Déguisés en personnages de la série « Demon Slayer », Shawn et sa soeur Whitney n’ont que deux mots pour décrire la dernière édition estivale du World Cosplay Summit au Japon: « super chaud ».
« J’en ai déjà bu cinq (bouteilles d’eau). J’ai des manches longues, des chaussures et, waouh! Quand on est sortis pour la première fois, on était trempés de sueur », raconte à l’AFP Shawn, venu du Texas pour ce rendez-vous annuel des fans d’animation, de mangas et de jeux vidéo à Nagoya.
A partir de 2027, la convention aura lieu sous les délicieuses températures de l’automne nippon, en novembre. Mais avant, les 250.000 festivaliers devront subir les 40°C annoncés pour la clôture, dimanche.
« La chaleur peut vraiment mettre la vie des gens en danger donc avant tout, nous demandons à chacun de prendre toutes les précautions possibles, en s’assurant qu’ils sont en bonne condition physique, dorment assez et restent hydratés », dit Tokumaru Oguri, le directeur exécutif du WCS.
Apparu dans la communauté des fans de science-fiction aux Etats-Unis, le cosplay a explosé au Japon avant de devenir un phénomène mondial dans les années 1990 et 2000.
Personnages humains ou non de séries, films, BD, jeux, marques, mèmes, références pop, internet, ou nouveaux concepts, les possibilités de déguisements sont légion, même s’ils peuvent peser de plus en plus lourd sous l’effet d’un mercure qui ne cesse d’augmenter.

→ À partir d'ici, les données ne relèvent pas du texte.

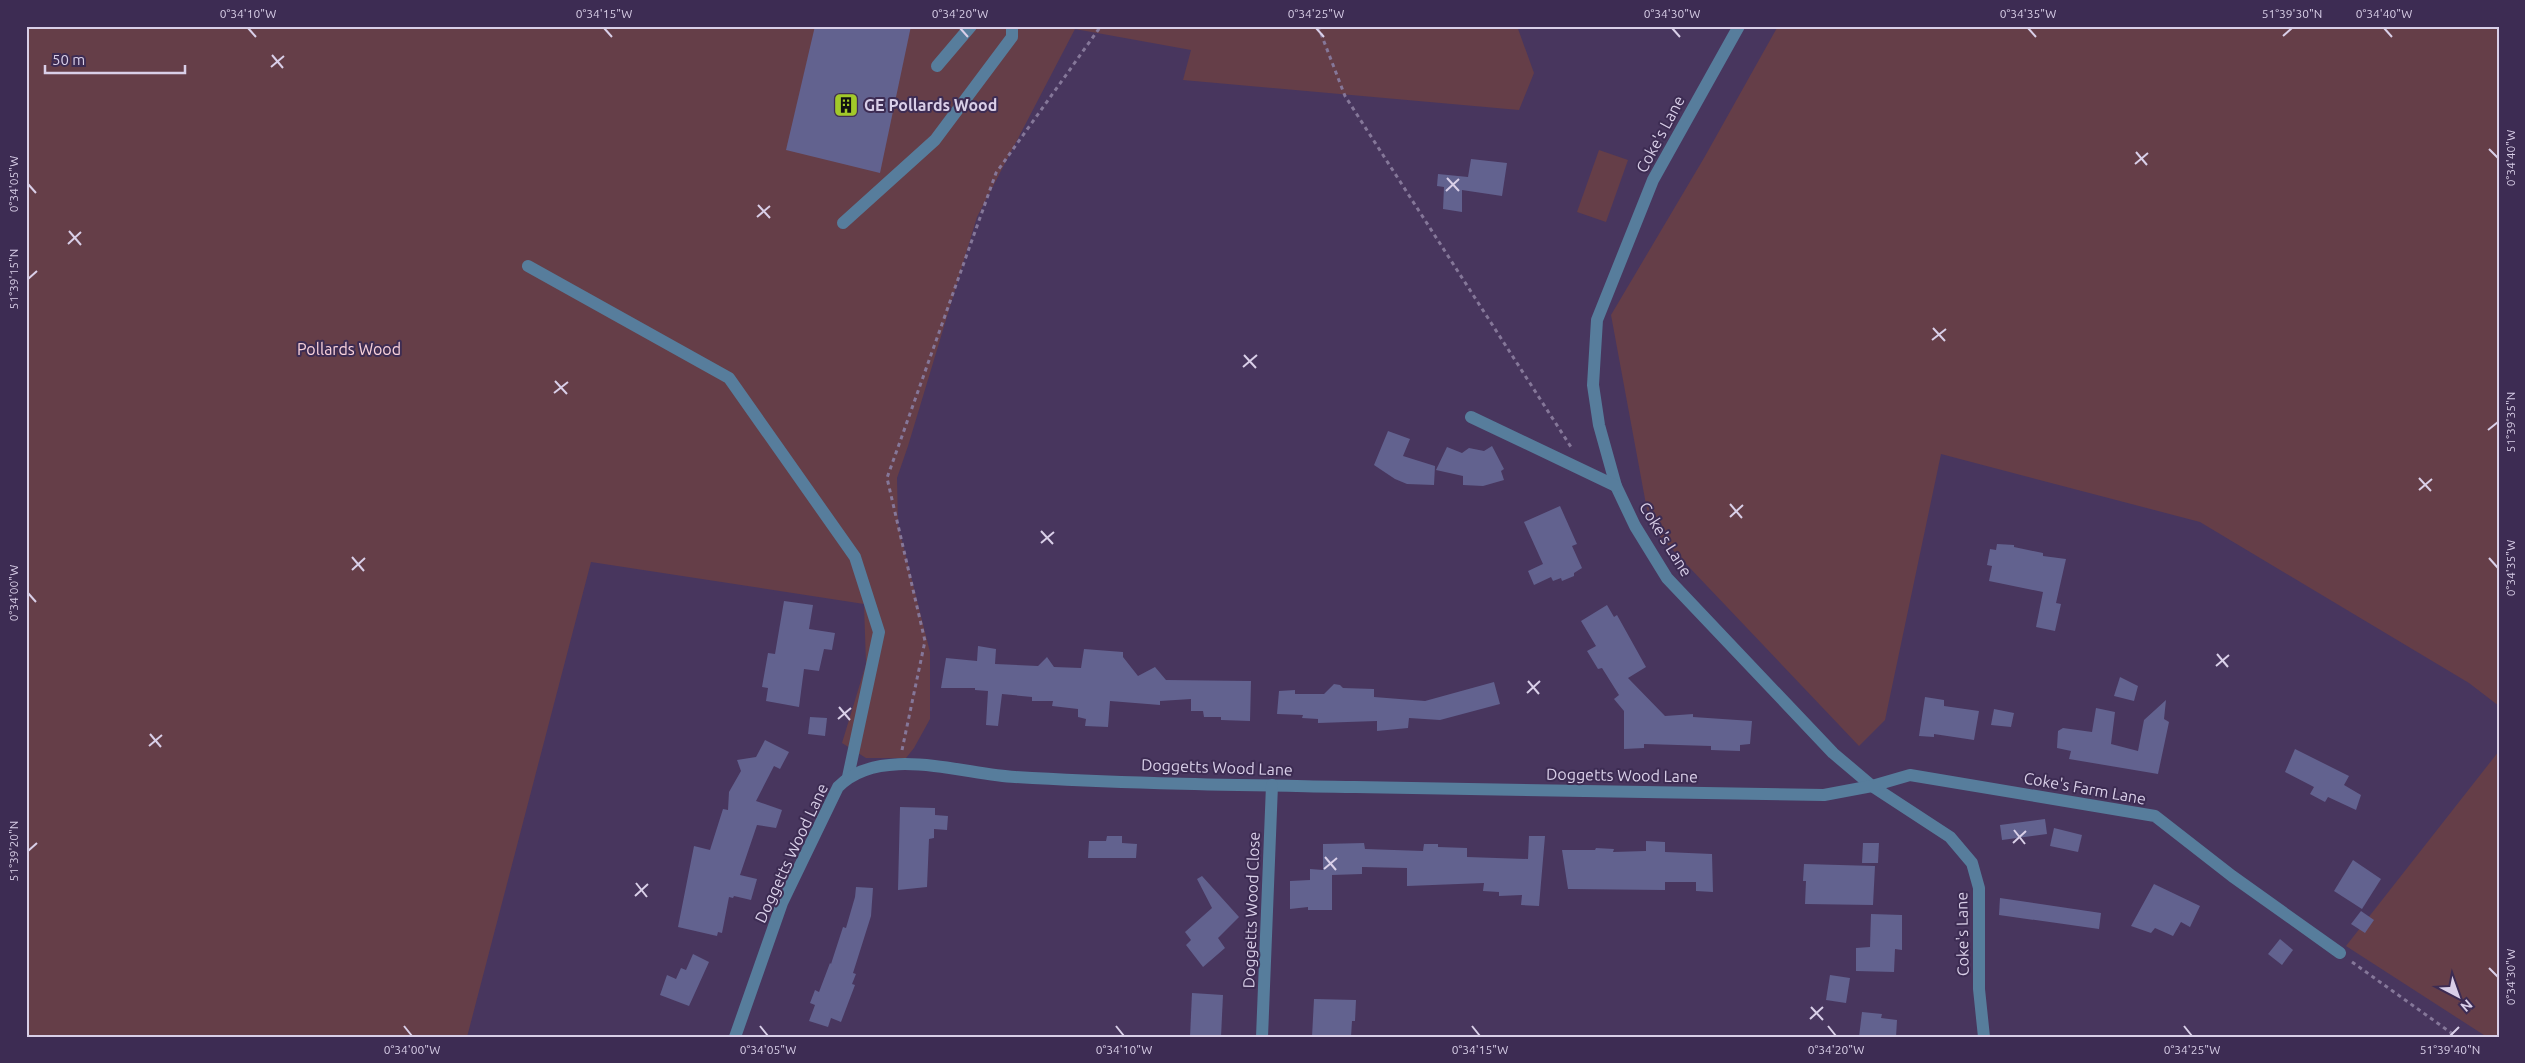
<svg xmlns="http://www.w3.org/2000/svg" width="2525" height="1063" viewBox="0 0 2525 1063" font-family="Ubuntu,sans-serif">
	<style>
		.green { fill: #653e48 }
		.building { fill: #62628f }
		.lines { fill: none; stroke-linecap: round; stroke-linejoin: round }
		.path { stroke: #857799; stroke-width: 3; stroke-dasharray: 4 4; stroke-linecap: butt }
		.minor { stroke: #577d9c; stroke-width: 12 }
		.ticks { fill: none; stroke: #d9cfe8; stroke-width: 2 }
		.labels { text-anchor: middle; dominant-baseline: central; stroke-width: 4; stroke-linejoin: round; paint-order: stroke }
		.poi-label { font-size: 16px; font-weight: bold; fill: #d9cfe8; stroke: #3d2c53; text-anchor: start }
		.street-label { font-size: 16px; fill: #d9cfe8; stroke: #3d2c53 }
		.park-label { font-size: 16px; fill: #f9d2db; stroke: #3d2c53 }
		.neatline { fill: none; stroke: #d9cfe8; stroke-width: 2 }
		.ticks-label { font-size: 12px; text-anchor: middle; fill: #d9cfe8 }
	</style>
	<rect width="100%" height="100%" fill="#48365e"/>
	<g class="green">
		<path d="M26,26H1517L1534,73L1519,110L1183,80L1191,50L1075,29L977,217L908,446L897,478L898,525L930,652V719L914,748L906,758H866L842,743L866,664L864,604L591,562L467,1037H26Z"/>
		<path d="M1778,26H2499V706L2469,683L2200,522L1941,454L1885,720L1859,746L1650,526L1611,315L1704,158Z"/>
		<path d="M1599,150L1628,160L1606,222L1577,212Z"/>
		<path d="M2499,751V1037H2487L2346,946Z"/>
	</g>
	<g class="building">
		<path d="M815,26H911L880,173L786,150Z"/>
		<path d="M1471,159L1507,163L1502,196L1462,190V212L1443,209L1444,187L1437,186L1438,174L1468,177Z"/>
		<path d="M1388,431L1410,439L1403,456L1435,466L1434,485L1407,484L1395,479L1374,465Z"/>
		<path d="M1492,446L1504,469L1501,471L1504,480L1483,486L1463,485V476L1436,470L1447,447L1462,453L1469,448L1484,451Z"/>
		<path d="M1560,506L1577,544L1572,546L1582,568L1574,573V576L1562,581L1561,578L1553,581L1551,577L1534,585L1528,571L1543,564L1524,522Z"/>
		<path d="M1997,544L2014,545V547L2043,553V556L2066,559L2056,603L2061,604L2055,631L2036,627L2043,592L1989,581L1992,566L1987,565L1990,549L1996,550Z"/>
		<path d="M784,601L813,605L809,629L835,633L832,650L824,649L819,671L804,669L799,707L766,701L768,688L762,687L768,653L775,654Z"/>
		<path d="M1607,605L1614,617L1617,615L1646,667L1628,678L1665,716L1693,714V717L1752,721L1750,744L1740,745V751L1711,750V746L1644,744V748L1624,749V711L1614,699L1619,695L1602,668L1598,669L1587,651L1596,646L1581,621Z"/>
		<path d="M978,646L996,649L995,664L1038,666L1047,657L1054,667L1081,668L1084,649L1123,652V657L1138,676L1155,667L1166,680L1251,681L1250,721L1221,720V717H1204L1203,711H1191V699L1160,701V705L1110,701L1108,727L1085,726L1086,719L1078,717V709L1052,706L1053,701H1032V697L1002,694L998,726L986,725L988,691L975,690V688H941L946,658L977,661Z"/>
		<path d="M2120,677L2138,686L2134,701L2114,696Z"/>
		<path d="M1494,682L1500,704L1440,720L1409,718L1408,728L1377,731V721L1318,723V719L1302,718L1303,715L1277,714L1279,691L1295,690V694H1324L1334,684L1340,685L1343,688L1374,689V697L1425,701Z"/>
		<path d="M1925,697L1944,700V706L1979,711L1974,740L1934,734V737L1919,736Z"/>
		<path d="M2166,700L2164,719L2169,722L2158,774L2069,759L2071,751L2057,748L2058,731L2063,728L2092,732L2096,708L2115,712L2111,744L2138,751L2144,720Z"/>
		<path d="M1994,709L2014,713L2011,727L1991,725Z"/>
		<path d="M810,717L827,718L825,736L808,734Z"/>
		<path d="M765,740L789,752L780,769L774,766L756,801L782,810L776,828L757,825L740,875L757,879L751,900L734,896L733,898L729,897L722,933L718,932L717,936L678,927L694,846L710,850L723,809L728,810L729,792L741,771L737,760L756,757Z"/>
		<path d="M2295,749L2349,776L2344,785L2361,795L2356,810L2328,797L2325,802L2310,794L2314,787L2285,772Z"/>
		<path d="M900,807L935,808V815L948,816L947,830L934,829V838L929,839L927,887L898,890Z"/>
		<path d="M2045,819L2047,834L2002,840L2000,825Z"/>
		<path d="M2054,828L2082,835L2078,852L2050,846Z"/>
		<path d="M1107,836H1122V843L1137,844L1136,858H1088L1089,841H1106Z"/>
		<path d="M1529,836H1545L1539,906L1521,905L1522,895L1499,896V892L1483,891L1484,883L1407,886V868L1362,867V874L1332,875V910H1308V907L1290,909V881L1310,880V869L1323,870V844L1364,843L1365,849L1423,851L1424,844H1438V847L1467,848V857L1528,859Z"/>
		<path d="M1646,841L1665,842V852L1712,854L1713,892L1696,891V882H1665V890L1568,889L1562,850H1595L1596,848L1614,849L1613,852L1646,851Z"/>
		<path d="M1863,843H1879L1878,863H1862Z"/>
		<path d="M2353,860L2381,879L2362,909L2334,891Z"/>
		<path d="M1804,864L1875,866L1873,905L1805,904L1806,881H1803Z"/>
		<path d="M1202,876L1239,917L1218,938L1225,948L1203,967L1186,945L1191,940L1185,932L1212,908L1197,879Z"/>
		<path d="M2154,884L2200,906L2190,927L2181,922L2173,936L2155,928L2151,933L2131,926Z"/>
		<path d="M856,887L873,888L871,916L853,973L856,974L852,984L855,985L841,1022L831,1018L828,1027L809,1021L815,1005L810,1003L815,990L819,992L830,963L831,964L843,927L846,928L855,897Z"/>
		<path d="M2000,898L2101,913L2099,929L1999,915Z"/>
		<path d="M2361,911L2374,920L2365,933L2351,924Z"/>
		<path d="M1871,914L1902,915V950L1895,949L1894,972L1856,971V948L1870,947Z"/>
		<path d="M2280,939L2293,950L2282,965L2268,954Z"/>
		<path d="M693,954L709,962L689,1006L660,995L667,975L676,979L681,968L686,970Z"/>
		<path d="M1830,975L1850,978L1846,1003L1826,1000Z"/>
		<path d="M1192,993L1223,995L1221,1037H1190Z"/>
		<path d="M1314,999L1356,1000L1355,1021H1352L1351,1037H1312Z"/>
		<path d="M1862,1012L1882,1014L1881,1018L1897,1020L1896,1037H1859Z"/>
	</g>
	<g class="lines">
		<g class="path">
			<path d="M1318,26L1345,96L1571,447"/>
			<path d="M902,750L925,641L887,478L996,173L1101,26"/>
			<path d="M2352,962L2457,1037"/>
		</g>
		<g class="minor">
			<path d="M1739,26L1653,180L1597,320L1593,385L1599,425L1616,486L1635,526L1667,578L1833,753L1872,786L1950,837L1972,863L1979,888V989L1984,1037"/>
			<path d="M937,66L971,26"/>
			<path d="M843,223L935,140L1012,37V26"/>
			<path d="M528,266L729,378L855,557L879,632L848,777"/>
			<path d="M1471,417L1616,486"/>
			<path d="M735,1037L782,903L838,787C880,744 962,774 1015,777C1128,784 1242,785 1355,787C1511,789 1667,792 1824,795L1872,786L1910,775L2155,816L2232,876L2340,953"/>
			<path d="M1262,1037L1272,785"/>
		</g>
	</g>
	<path class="ticks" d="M248,28L256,37M604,28L612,37M960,28L968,37M1316,28L1324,37M1672,28L1680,37M2028,28L2036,37M2384,28L2392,37M2283,36L2292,28M272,55L283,68M271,67L284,56M2489,149L2498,158M2136,152L2147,165M2135,164L2148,153M1447,178L1459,191M28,184L36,193M1446,191L1459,179M758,205L770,218M757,217L770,206M69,231L81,245M68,244L81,232M28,279L37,271M1933,328L1945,341M1932,340L1946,329M1244,355L1256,368M1243,367L1257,355M555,381L567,394M554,393L568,382M2488,430L2498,422M2419,478L2431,491M2419,490L2432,479M1730,504L1742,518M1730,517L1743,505M1041,531L1053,544M1041,543L1054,532M352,557L364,571M2489,558L2498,568M352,570L365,558M28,593L36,602M2217,654L2228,667M2216,666L2229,655M1528,681L1539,694M1527,693L1540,681M839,707L850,720M838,719L851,708M150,734L161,747M149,746L162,735M2014,830L2025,844M2013,843L2026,831M28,851L37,843M1325,857L1336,870M1324,869L1337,858M636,883L647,897M635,896L648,884M2489,968L2498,977M1811,1007L1823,1020M1810,1019L1823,1007M404,1026L412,1036M760,1026L768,1036M1116,1026L1124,1036M1472,1026L1480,1036M1828,1026L1836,1036M2184,1026L2192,1036M2450,1036L2459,1027"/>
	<defs>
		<symbol id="building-square" viewBox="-11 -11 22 22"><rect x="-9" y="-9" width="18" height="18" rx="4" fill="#a2c929" stroke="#3d2c53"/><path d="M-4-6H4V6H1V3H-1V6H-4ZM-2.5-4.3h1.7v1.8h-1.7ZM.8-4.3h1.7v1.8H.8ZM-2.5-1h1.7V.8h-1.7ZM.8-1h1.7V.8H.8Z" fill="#111"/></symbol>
	</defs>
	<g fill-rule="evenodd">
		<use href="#building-square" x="832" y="91" width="28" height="28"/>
	</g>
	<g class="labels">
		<g class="poi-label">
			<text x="864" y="105">GE Pollards Wood</text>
		</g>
		<g class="street-label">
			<text transform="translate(1660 134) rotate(-62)">Coke's Lane</text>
			<text transform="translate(1666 539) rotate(58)">Coke's Lane</text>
			<text transform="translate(1217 767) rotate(2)">Doggetts Wood Lane</text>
			<text transform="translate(1622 775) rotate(1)">Doggetts Wood Lane</text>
			<text transform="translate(2085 788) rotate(10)">Coke's Farm Lane</text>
			<text transform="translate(791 853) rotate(-65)">Doggetts Wood Lane</text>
			<text transform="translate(1251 910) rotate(-88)">Doggetts Wood Close</text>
			<text transform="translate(1962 934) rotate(-91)">Coke's Lane</text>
		</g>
		<g class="park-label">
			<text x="349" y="349">Pollards Wood</text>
		</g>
	</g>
	<rect width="2525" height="1063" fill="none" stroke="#3d2c53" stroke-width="55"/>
	<g transform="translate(2458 996) rotate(139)" stroke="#3d2c53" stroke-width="4" paint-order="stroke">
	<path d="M0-4L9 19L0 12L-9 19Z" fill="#d9cfe8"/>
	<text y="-8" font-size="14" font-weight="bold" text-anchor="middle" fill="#d9cfe8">N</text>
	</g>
	<path d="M45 65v8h140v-8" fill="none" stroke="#d9cfe8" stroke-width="2.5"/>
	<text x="52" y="65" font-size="15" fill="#d9cfe8" stroke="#3d2c53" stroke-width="4" paint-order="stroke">50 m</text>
	<rect x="28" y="28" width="2470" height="1008" class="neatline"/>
	<g class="ticks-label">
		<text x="248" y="18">0°34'10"W</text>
		<text x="604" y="18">0°34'15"W</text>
		<text x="960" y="18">0°34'20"W</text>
		<text x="1316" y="18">0°34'25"W</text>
		<text x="1672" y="18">0°34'30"W</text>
		<text x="2028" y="18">0°34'35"W</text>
		<text x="2292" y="18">51°39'30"N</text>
		<text x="2384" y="18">0°34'40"W</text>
		<text transform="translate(2511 158) rotate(-90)" y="4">0°34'40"W</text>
		<text transform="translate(14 184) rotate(-90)" y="4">0°34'05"W</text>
		<text transform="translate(14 279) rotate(-90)" y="4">51°39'15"N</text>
		<text transform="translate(2511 422) rotate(-90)" y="4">51°39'35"N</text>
		<text transform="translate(2511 568) rotate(-90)" y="4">0°34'35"W</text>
		<text transform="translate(14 593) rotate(-90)" y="4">0°34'00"W</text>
		<text transform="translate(14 851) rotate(-90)" y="4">51°39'20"N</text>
		<text transform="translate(2511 977) rotate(-90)" y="4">0°34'30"W</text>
		<text x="412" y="1054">0°34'00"W</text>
		<text x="768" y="1054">0°34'05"W</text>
		<text x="1124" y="1054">0°34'10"W</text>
		<text x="1480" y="1054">0°34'15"W</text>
		<text x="1836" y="1054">0°34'20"W</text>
		<text x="2192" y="1054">0°34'25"W</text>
		<text x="2450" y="1054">51°39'40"N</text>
	</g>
</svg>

Ces dernières semaines, de nombreuses régions du Japon ont traversé des « jours cruellement chauds », ou « kokushobi », une nouvelle classification permettant d’insister sur le danger climatique dans un pays qui a enregistré en 2025 son été le plus torride.
Selon les scientifiques, l’activité humaine rend les vagues de chaleur plus fréquentes et plus extrêmes, dans l’archipel comme ailleurs.
– « On transpire » –
Au WCS, nombre de festivaliers ont ainsi adapté leur accoutrement.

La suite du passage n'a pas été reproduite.